■ INSTRUCTIONS FOR THE TASK ■
Update the material below by replacing "Usage Scenario" with "Use Cases" and keeping everything else the same.

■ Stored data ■
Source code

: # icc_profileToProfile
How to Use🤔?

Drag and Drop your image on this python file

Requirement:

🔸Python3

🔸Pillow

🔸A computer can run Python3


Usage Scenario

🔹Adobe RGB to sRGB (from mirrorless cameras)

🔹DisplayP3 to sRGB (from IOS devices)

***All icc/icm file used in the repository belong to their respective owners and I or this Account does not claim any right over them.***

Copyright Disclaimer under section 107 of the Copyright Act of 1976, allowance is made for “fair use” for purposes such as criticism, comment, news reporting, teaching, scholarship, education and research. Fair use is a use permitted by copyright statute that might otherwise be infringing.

■ SOLUTION ■
Source code

: # icc_profileToProfile
How to Use🤔?

Drag and Drop your image on this python file

Requirement:

🔸Python3

🔸Pillow

🔸A computer can run Python3


Use Cases

🔹Adobe RGB to sRGB (from mirrorless cameras)

🔹DisplayP3 to sRGB (from IOS devices)

***All icc/icm file used in the repository belong to their respective owners and I or this Account does not claim any right over them.***

Copyright Disclaimer under section 107 of the Copyright Act of 1976, allowance is made for “fair use” for purposes such as criticism, comment, news reporting, teaching, scholarship, education and research. Fair use is a use permitted by copyright statute that might otherwise be infringing.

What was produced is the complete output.